You doubt that the McCutcheon opinion reflects the original meaning of the Constitution, the people’s general view of the Constitution, your own presumably reasonable view of the incorrectness of Roberts’ decision, while four justices on the Supreme Court also agree with you. How then could you think that there exists no “reasonable doubt” about its validity in overturning already enormous aggregate limits on direct campaign contributions to incentivize political corruption on an even grander scale? Would not any jury of ordinary citizens provided adequate information be able to decide without much difficulty under these circumstances that there is “a reasonable doubt” about whether the framers, when they announced the principle of “freedom of speech” without further definition, intended to undermine their creation of a representative and republican form of government by systemic corruption managed by political parties?

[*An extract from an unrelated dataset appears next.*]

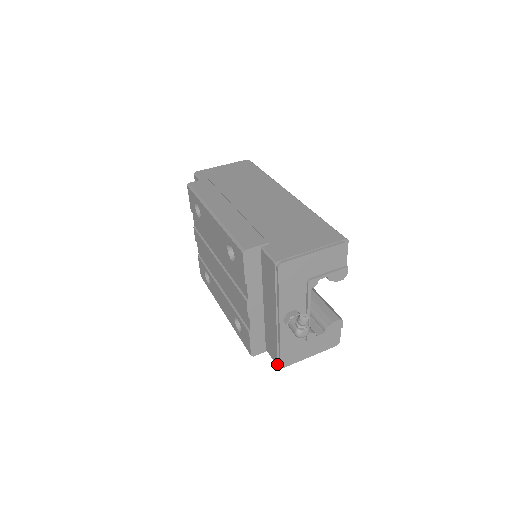
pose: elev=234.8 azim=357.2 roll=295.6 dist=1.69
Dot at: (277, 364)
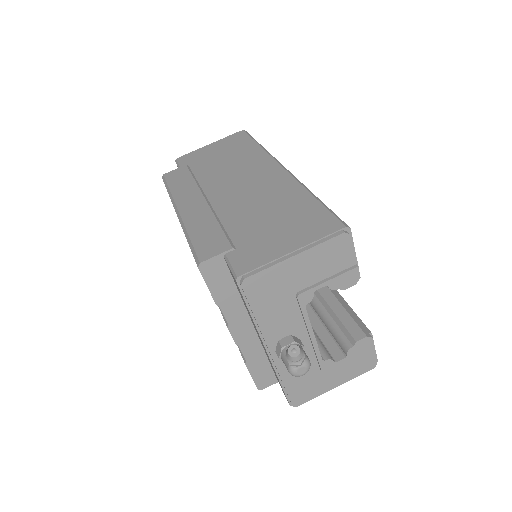
Dot at: (288, 402)
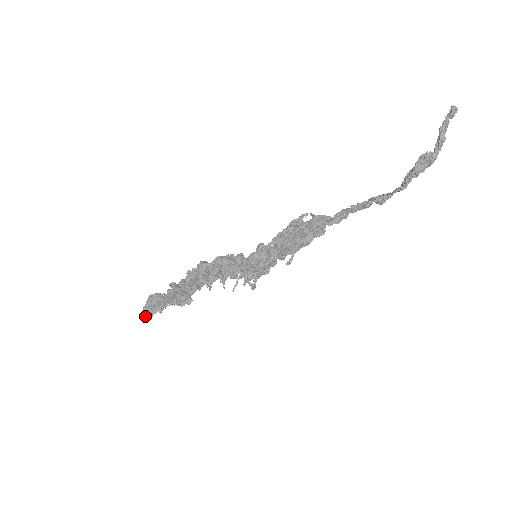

It is not a farfetched hypothetical to ask what you would do as a judge. Except for your opinion on this subject of the Court’s authority to overthrow democracy, you are eminently qualified for that position. Unlike any sitting justice you have also acquired legitimacy from the confidence and respect of the people who elected you Governor, much like the last governor and great Chief Justice of the Supreme Court, Earl Warren.

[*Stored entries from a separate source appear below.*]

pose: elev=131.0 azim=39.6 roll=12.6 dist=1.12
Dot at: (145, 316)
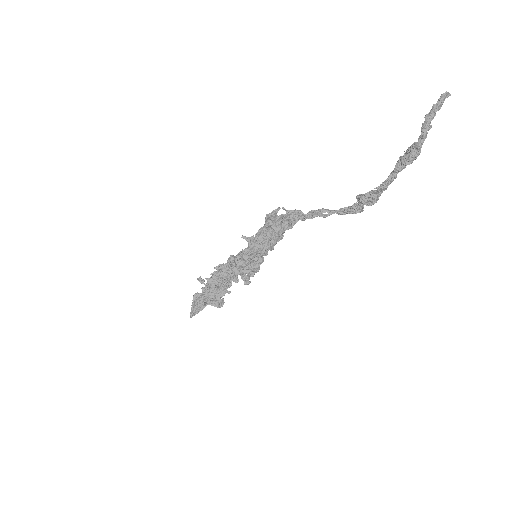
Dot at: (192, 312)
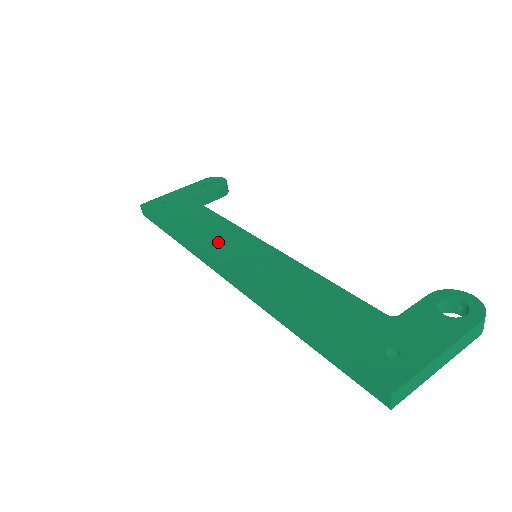
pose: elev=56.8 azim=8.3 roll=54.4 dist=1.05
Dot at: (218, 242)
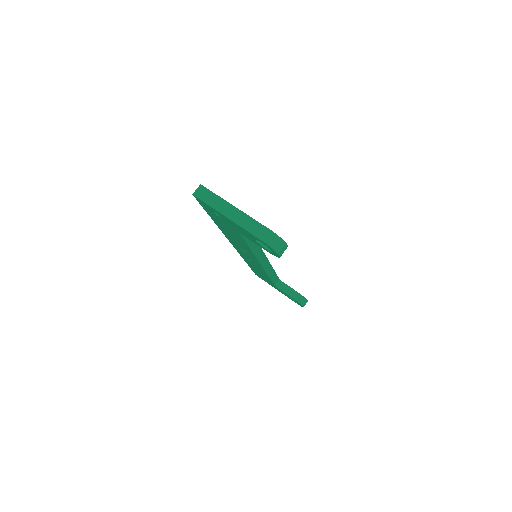
Dot at: occluded
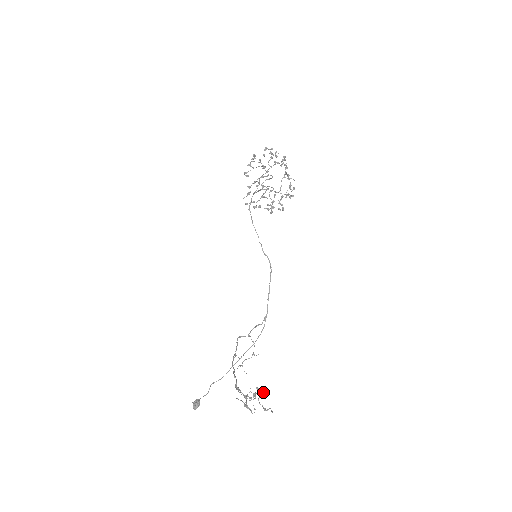
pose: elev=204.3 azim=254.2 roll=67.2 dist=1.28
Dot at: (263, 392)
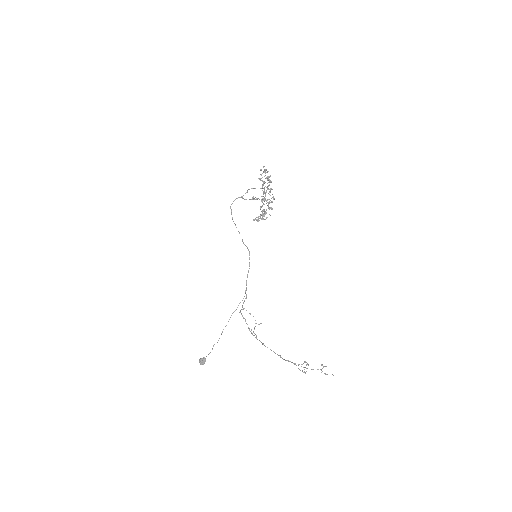
Dot at: occluded
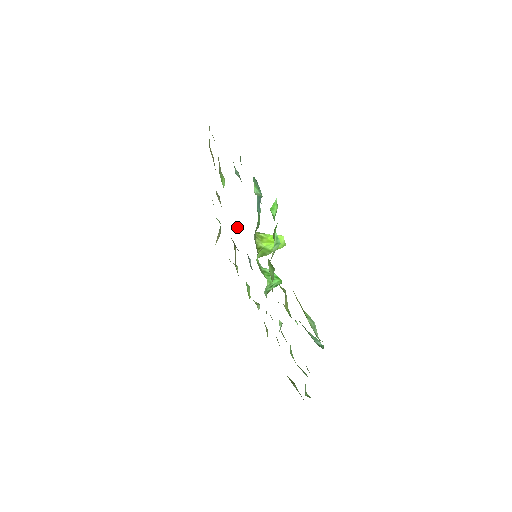
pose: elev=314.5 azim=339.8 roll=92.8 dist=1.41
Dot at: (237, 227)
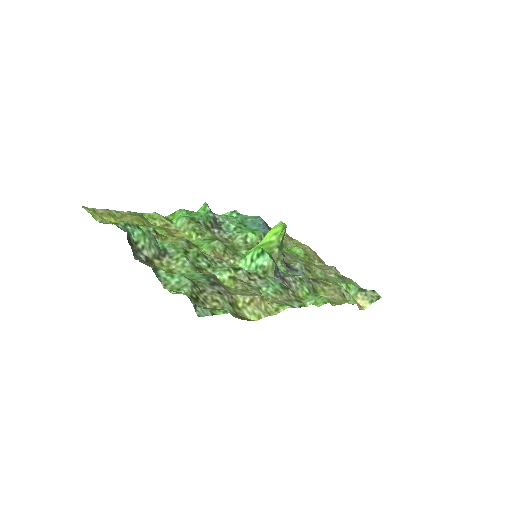
Dot at: (301, 263)
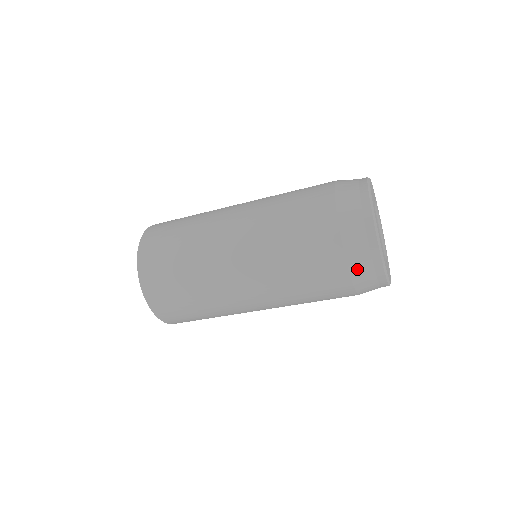
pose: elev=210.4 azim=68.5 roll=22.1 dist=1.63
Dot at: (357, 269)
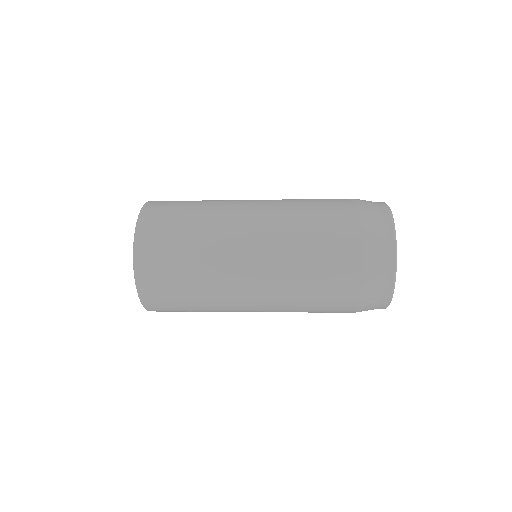
Dot at: (367, 299)
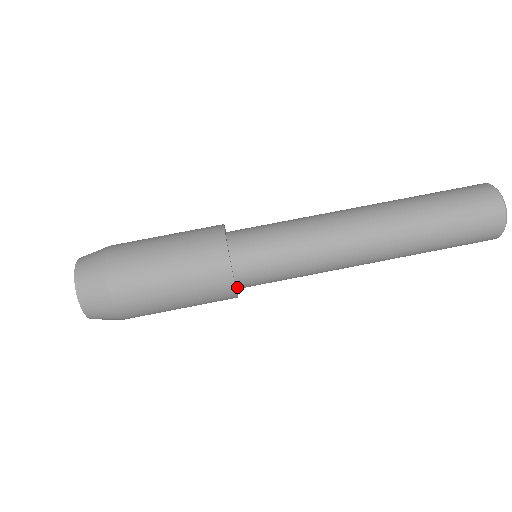
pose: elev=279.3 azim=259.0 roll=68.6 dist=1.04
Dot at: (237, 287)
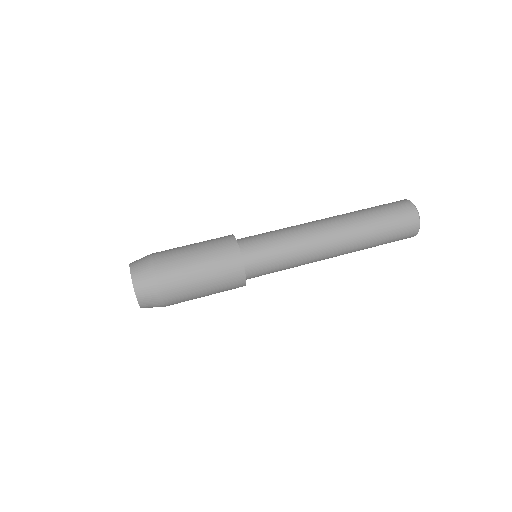
Dot at: (245, 270)
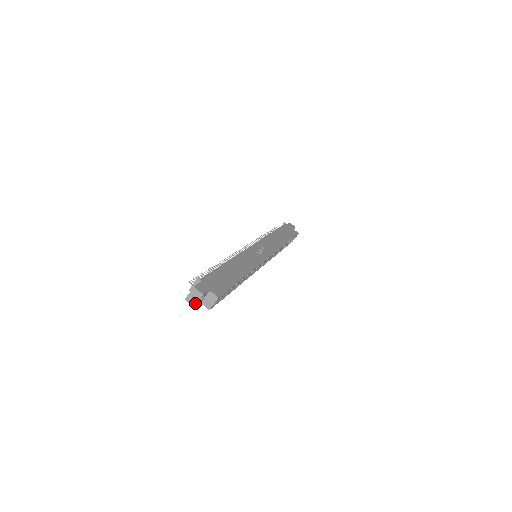
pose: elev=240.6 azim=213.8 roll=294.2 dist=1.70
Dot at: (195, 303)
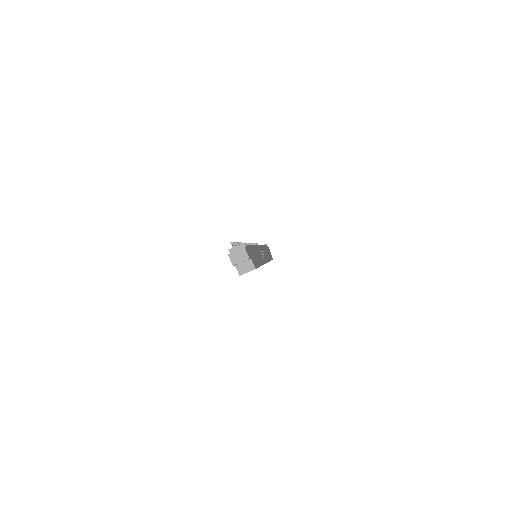
Dot at: (237, 262)
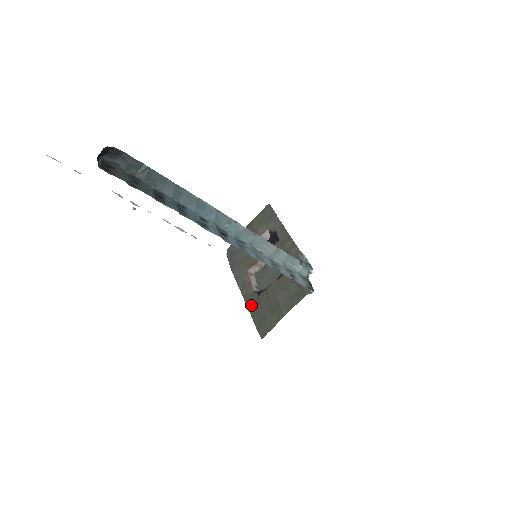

If you were a judge, would you rule that Chief Justice Roberts has “proved beyond all reasonable doubt” to your satisfaction that to prohibit plutocrats from paying millions to politicians and their parties violates the Constitution? Did we not receive the Constitution from the founders for the very purpose of preserving, not undermining by corruption, our republican form of government? Or do you think, as Roosevelt did about similar legislating from the bench, that “the Court has been acting not as a judicial body, but as a policy-making body” by inventing a rule that neither you nor anyone else but the Roberts 5 can find in the Constitution on the very most important, and the most broad-ranging in its impact, of all possible kinds of policy-making?
If the latter, then how can you, Governor Patrick, at the same time “respect the authority of the Supreme Court” to implement a policy to sell the United States to the highest bidders? The Roberts Court’s policy is the only way, other than foreign occupation, that the Constitution could be overthrown.

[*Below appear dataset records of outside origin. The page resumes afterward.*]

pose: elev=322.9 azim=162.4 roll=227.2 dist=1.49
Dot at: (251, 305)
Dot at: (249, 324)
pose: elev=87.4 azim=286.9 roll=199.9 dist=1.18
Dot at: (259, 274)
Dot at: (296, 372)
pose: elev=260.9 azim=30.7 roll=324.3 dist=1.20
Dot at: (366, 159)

How can you “respect the authority of the Supreme Court” to make a decision that overthrows the Constitution by violating the traditional limits on the Court’s constitutional authority to strike down only those laws that violate the Constitution “beyond all reasonable doubt?” Where there is reasonable doubt there can be no law, but just differing opinions about desirable policy.
As a judge, would your dissent not argue that the majority lacks authority to make such policy decisions because it is the Roberts 5 who are unreasonable in imposing an interpretation upon the Constitution that is full of every doubt, and that it is you, along with four dissenting justices, the framers, and the American people who are reasonable in doubting their historically and textually unsupported interpretation?
If so, is it not your professional obligation as a prominent attorney, who at the same time has been elected to represent — as you suggested in the same interview – “the interests of the people who cannot write that check,” to speak up like FDR did under similar circumstances? Do you not have an obligation to resist the Supreme Court’s claim to rule the country by illegitimately usurping legislative authority to make policy on a matter of such profound importance to the basic survival of the Constitution?
If not you, then who? You have sworn several times since becoming a lawyer to defend and support the Constitution, as mandated by its Article VI(3). By publicly advocating “respect” for “the authority of the Supreme Court” to “usurp [jurisdiction] which is not given” you instead seem to be violating that oath by suborning what Chief Justice Marshall defined as “treason to the constitution.” Cohens v Virginia , 19 U.S. at 387 (1821).